Laurel Canyon
Jane (Frances McDormand), a California record producer who’s hung out with most of the greats, has a theory about pop music: “Either it pulls you in or it leaves you cold.” The highly intelligent and enjoyable indie film Laurel Canyon may leave some people cold — it is, after all, about the pains and problems of the well-off — but it pulled me in with its friendly, inclusive, nonjudgmental appraisal of human nature. Writer-director Lisa Cholodenko, whose previous film was 1998’s High Art, likes to poke around in the psyches of creative people (or their hangers-on) and see what happens; here, she adds some rather uncomfortable almost-familial infidelity to the mix.

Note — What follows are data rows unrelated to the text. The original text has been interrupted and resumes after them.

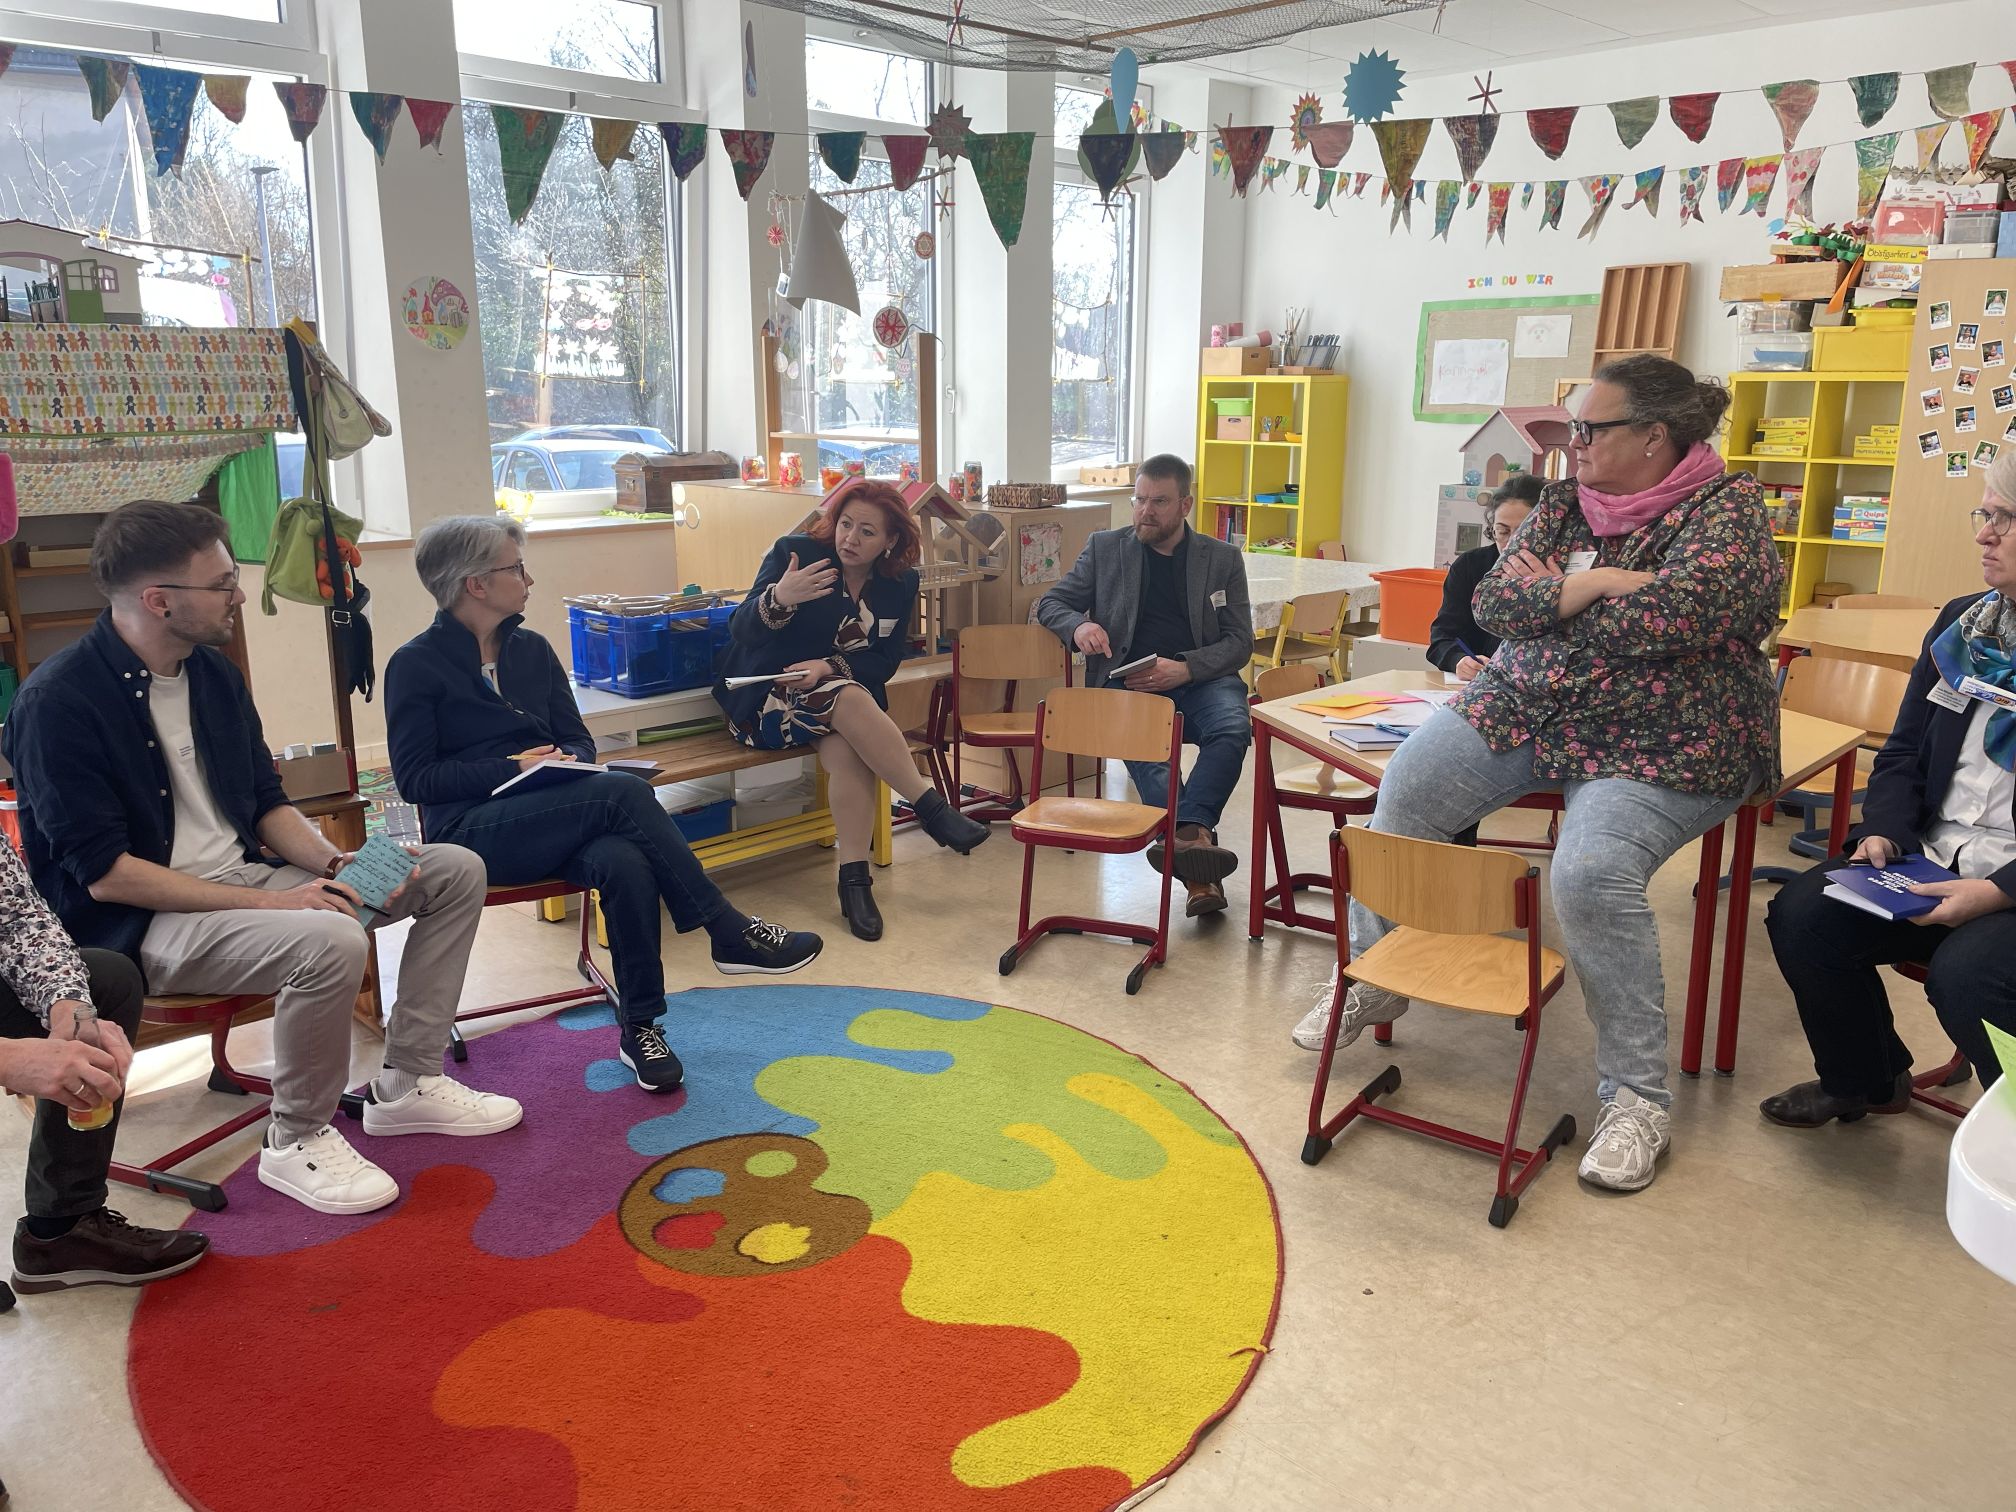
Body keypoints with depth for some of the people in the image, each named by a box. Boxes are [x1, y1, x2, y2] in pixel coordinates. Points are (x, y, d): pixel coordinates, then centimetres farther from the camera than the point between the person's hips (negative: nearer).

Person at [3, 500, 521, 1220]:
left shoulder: (212, 672, 7)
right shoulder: (58, 702, -17)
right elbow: (104, 874, -21)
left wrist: (332, 863, -6)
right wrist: (269, 903, -24)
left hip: (244, 878, 8)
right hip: (144, 919, -8)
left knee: (456, 871, 0)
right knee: (331, 940, -36)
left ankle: (407, 1083, 5)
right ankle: (297, 1141, -11)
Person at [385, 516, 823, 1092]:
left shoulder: (531, 649, 16)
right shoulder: (416, 664, 0)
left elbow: (578, 740, 19)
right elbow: (414, 779, -5)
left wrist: (564, 763, -6)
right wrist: (513, 769, -14)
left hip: (550, 821, 5)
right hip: (472, 831, -5)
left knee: (625, 864, -32)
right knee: (624, 791, -32)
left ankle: (640, 1027, -21)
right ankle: (729, 934, -24)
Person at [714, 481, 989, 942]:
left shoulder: (900, 583, 1)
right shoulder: (794, 552, -10)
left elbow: (885, 661, -2)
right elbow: (741, 631, -18)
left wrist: (829, 667, -22)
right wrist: (780, 598, -41)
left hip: (844, 691, 3)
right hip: (764, 696, -3)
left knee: (847, 749, -32)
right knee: (851, 701, -34)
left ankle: (854, 880, -28)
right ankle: (932, 808, -27)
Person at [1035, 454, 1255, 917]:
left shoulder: (1222, 558, 13)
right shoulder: (1105, 549, 14)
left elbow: (1240, 643, 8)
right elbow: (1050, 603, 14)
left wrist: (1184, 668, -12)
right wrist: (1078, 626, -11)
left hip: (1200, 680, 1)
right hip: (1129, 684, -1)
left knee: (1233, 728, -35)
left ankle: (1185, 833, -47)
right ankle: (1195, 841, -50)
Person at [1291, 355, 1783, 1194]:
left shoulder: (1726, 510, -9)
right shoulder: (1567, 502, 9)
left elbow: (1671, 615, -25)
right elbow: (1492, 599, 0)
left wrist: (1549, 593, -12)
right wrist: (1594, 586, -15)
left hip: (1659, 743, -6)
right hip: (1528, 707, 6)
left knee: (1592, 872, -31)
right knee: (1404, 794, -13)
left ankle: (1637, 1096, -15)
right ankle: (1374, 977, 9)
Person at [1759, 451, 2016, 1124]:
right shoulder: (1961, 623, 10)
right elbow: (1904, 752, 14)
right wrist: (1882, 832, -4)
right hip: (1931, 863, 6)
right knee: (1801, 915, -13)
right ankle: (1865, 1081, 14)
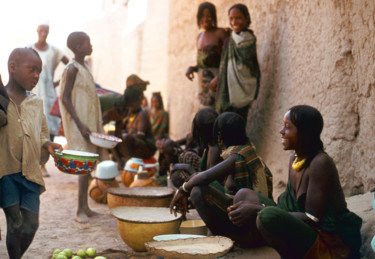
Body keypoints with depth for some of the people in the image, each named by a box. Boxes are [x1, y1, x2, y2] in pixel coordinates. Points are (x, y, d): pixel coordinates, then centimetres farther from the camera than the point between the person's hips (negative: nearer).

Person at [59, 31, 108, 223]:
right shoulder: (72, 69, -12)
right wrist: (80, 124, -21)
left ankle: (84, 207, 16)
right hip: (78, 124, -9)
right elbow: (65, 98, -16)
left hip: (88, 123, 9)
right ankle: (80, 210, -6)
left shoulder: (83, 67, 15)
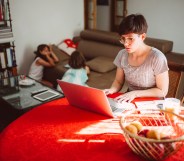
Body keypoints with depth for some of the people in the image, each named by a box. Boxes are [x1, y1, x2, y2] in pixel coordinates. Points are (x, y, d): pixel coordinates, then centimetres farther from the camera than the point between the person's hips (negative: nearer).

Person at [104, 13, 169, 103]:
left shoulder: (157, 58, -20)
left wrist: (135, 93, -20)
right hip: (129, 101, 4)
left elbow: (162, 91, -13)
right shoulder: (122, 54, -5)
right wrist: (111, 90, -13)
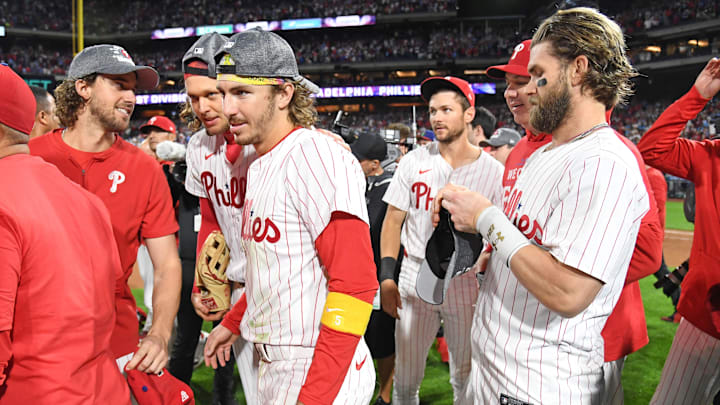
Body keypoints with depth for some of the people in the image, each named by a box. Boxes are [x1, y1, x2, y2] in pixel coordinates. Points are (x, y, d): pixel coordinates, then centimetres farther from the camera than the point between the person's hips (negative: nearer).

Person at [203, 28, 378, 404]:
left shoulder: (318, 156, -18)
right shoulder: (260, 166, 11)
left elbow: (355, 283, -24)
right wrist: (232, 323, 27)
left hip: (317, 371, -8)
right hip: (270, 366, 9)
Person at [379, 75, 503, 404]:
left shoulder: (492, 170, -3)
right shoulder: (414, 162, 1)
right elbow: (393, 220, 3)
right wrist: (387, 275, -6)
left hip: (465, 282, -1)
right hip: (415, 279, 1)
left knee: (465, 378, 13)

Jane is a proudly unreconstructed flower child, endlessly getting high with the guys whose album she’s producing, and flirting with a longer-lasting-than-usual relationship with one of them, lead singer Ian (Alessandro Nivola). “We have a deep connection,” she explains to her grown son Sam (Christian Bale), a Harvard Med graduate interning at a psych ward. Sam’s heard this before; he counters with the names of various partners (male and female) Jane has been deeply connected with in the past. Yeah, but Ian is different, perhaps starting with the fact that he’s sixteen years younger than she is.
Sam is staying in his mother’s house with his girlfriend Alex (Kate Beckinsale), who dutifully toils on her dissertation on the reproductive habits of fruit flies while Ian’s band blares in Jane’s nearby home studio. Sam finds Jane “embarrassing,” even attempting to pass her off as “mentally undeveloped,” but you sense a childhood full of hectic fun times that Sam needed to escape. He and Alex are supposed to be looking at apartments, but Alex, who takes a liking to Jane, doesn’t seem to be hunting too hard; neither does Sam, who lingers too long in the car with alluring fellow resident Sara (Natascha McElhone), who’s been giving him rides to work and seems to want other rides with him.
Frances McDormand cheerfully turns Jane into the polar opposite of the forbidding, anti-drug mom she played in Almost Famous; the two performances function as bookends. (Yet both mothers ultimately let their sons go off to become their own persons, and would probably get along with each other on that basis.) Jane’s relationship with Sam (played by Bale with flustered decency) is by far the most intriguing aspect of the movie. There’s a rather poignant snapshot of her cuddling Sam as a serious-faced little boy, perhaps already a seasoned veteran of his mom’s excesses. You feel that Jane would like Sam to loosen up a bit, but also needs him just as he is; she has produced a self-reliant son, too straight for his own good, yet honestly who he is. The two actors weave a fine thread of mutually exasperated respect and love.
When Alex begins to enjoy Jane’s company a bit too much — expressing some of the wildness she’s repressed for too long — Laurel Canyon takes an uneasy turn but plays it mostly for erotic comedy. A son’s worst nightmare — your girlfriend making out with your mom — is hinted at but not explored; Cholodenko rightly senses that this would derail the movie’s emphasis, which is on life’s dissatisfactions rather than on sex. This writer-director, like the similar Nicole Holofcener (Lovely and Amazing), allows her smart characters to act stupidly but doesn’t punish or scorn them for it. Laurel Canyon is an easygoing study of different kinds of foolishness, relaxing into human flaws and coming up with something that feels fresh.